Poi c’è la crescita della community in termini numerici, di impatto, di membri, di competenze. Nelle community tech in particolare, il bisogno principale che viene soddisfatto è quello di imparare cose nuove. Acquisisco nuove competenze oppure approfondisco le competenze che ho già. Dal punto di vista del contenitore, una community ti pone nuove sfide che ti permettono di crescere.
Nella tua esperienza, quali sono le differenze principali tra una community che non si pone un diretto fine di lucro e una una community che si sviluppa attorno a un brand o ad un’azienda?
Secondo me la differenza è nella fase di progettazione. Una community ha bisogno di membri che pensano e credono di avere dei bisogni e che la soddisfazione di questi bisogni avviene solo grazie ad un’attività collaborativa. Quella, appunto, che si svolge all’interno della community. Se ho voglia di apprendere, posso farlo da solo o da sola, ma se lo faccio con altre persone posso farlo meglio. Ad esempio, posso ascoltare e parlare con uno speaker che altrimenti non avrei occasione di incontrare. Questa è la base di una community.
Con un Brand Community Program vengono in evidenza anche i bisogni di un’azienda che, per raggiungere un obiettivo, sceglie lo strumento della community. Il valore di una community di questo tipo è nell’intersezione tra il business value della community per l’azienda e il soddisfacimento dei bisogni dei membri. Nella sovrapposizione tra queste due aree si colloca un programma di brand community che serve sia all’azienda che ai membri.
Per riassumere, il focus di una community no-profit è sui bisogni dei membri, il focus di una brand community è nell’intersezione tra i bisogni dell’azienda e quelli dei membri.
Puoi parlarci più nello specifico dei programmi community di Google?
Al momento seguo i tre programmi community tech di Google, il GDG, il GDSC e il programma Women Techmakers.
GDG significa Google Developer Groups ed è un programma community nato una quindicina di anni fa a cui partecipo da circa 11. Il programma è nato con lo scopo di condividere conoscenze sulle tecnologie di Google. Da un lato ci sono quindi i bisogni di una community di sviluppatori, dall’altro quelli di un’azienda alla ricerca di canali dove poter parlare di quello che fa. Questi due bisogni hanno trovato la loro intersezione nel programma GDG.

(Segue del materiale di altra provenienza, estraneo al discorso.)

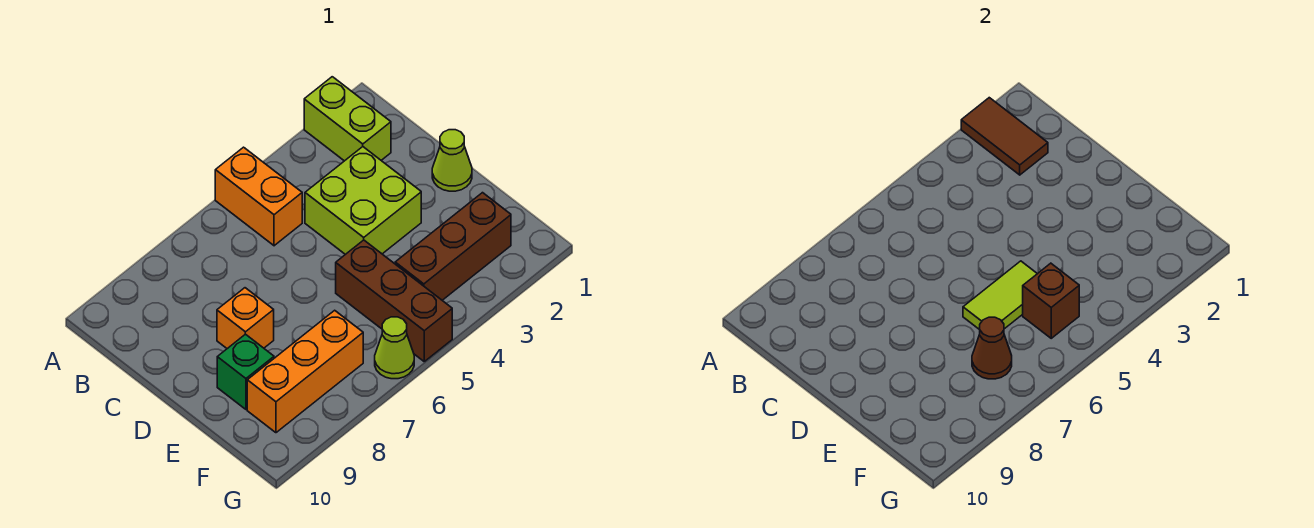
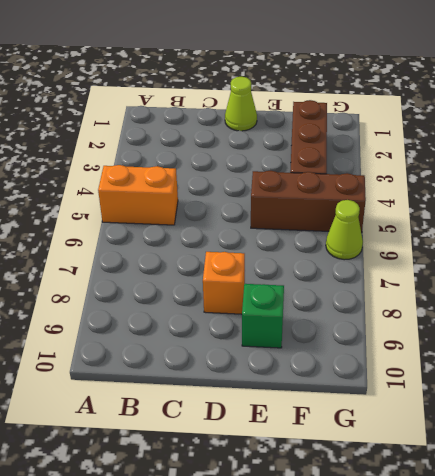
none -> lime 1x2 brick [304,77,391,161]
none -> lime 2x2 brick [305,147,421,254]
none -> orange 1x3 brick [247,310,363,433]

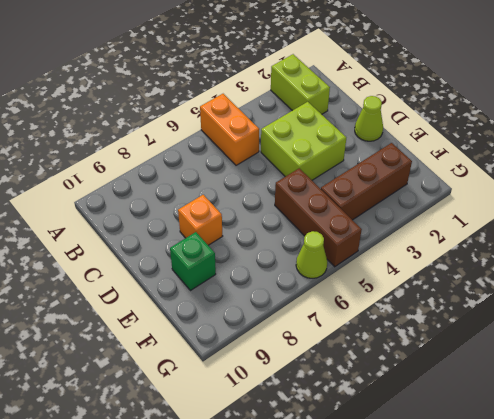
none -> orange 1x3 brick [247,310,363,433]
none -> brown 1x2 tile [961,98,1048,175]
none -> lime 1x2 tile [963,261,1037,330]

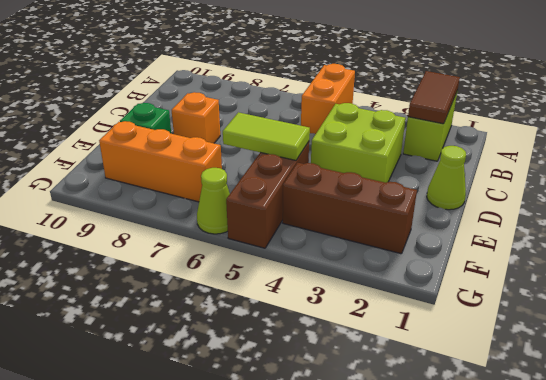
none -> brown 1x1 brick [1023,263,1079,338]
none -> brown 1x1 cone [972,317,1012,379]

Gli altri due programmi sono il Google Developer Student Clubs, dedicato agli studenti universitari, e il Women Techmakers, volto a creare un ambiente tech dove tutti possano sentirsi inclusi e rappresentati. La particolarità di questi programmi è che sono focalizzati particolarmente sulle tecnologie Google, ma in queste community non c’è un mandato che vincola alle tecnologie Google. Quello che facciamo è fornire alle community delle proposte, ma alla fine è la singola community che sa quello che è il suo territorio e conosce i suoi membri e le loro esigenze.
Noi ci limitiamo a dare dei suggerimenti che potrebbero essere adatti al territorio, ma niente di più. Questa libertà è alla base del programma community di Google, che ha un’estensione globale, con 3000 gruppi in centinaia di nazioni. Quando hai una scalabilità di queste proporzioni, non esiste un solo modo di fare community. Il programma quindi vuole essere flessibile ma riconoscibile. Un membro del GDG in Australia deve ritrovarsi in qualche modo anche con un membro del GDG in Sud Africa, anche se poi a livello di territorio, cultura, ecc. c’è molta diversità. Nella specificità dei gruppi e dei territori, i programmi community di Google cercano di dare una scatola di identità in cui le persone, la community nel suo insieme e l’azienda riescano a trovare soddisfazione ai rispettivi bisogni.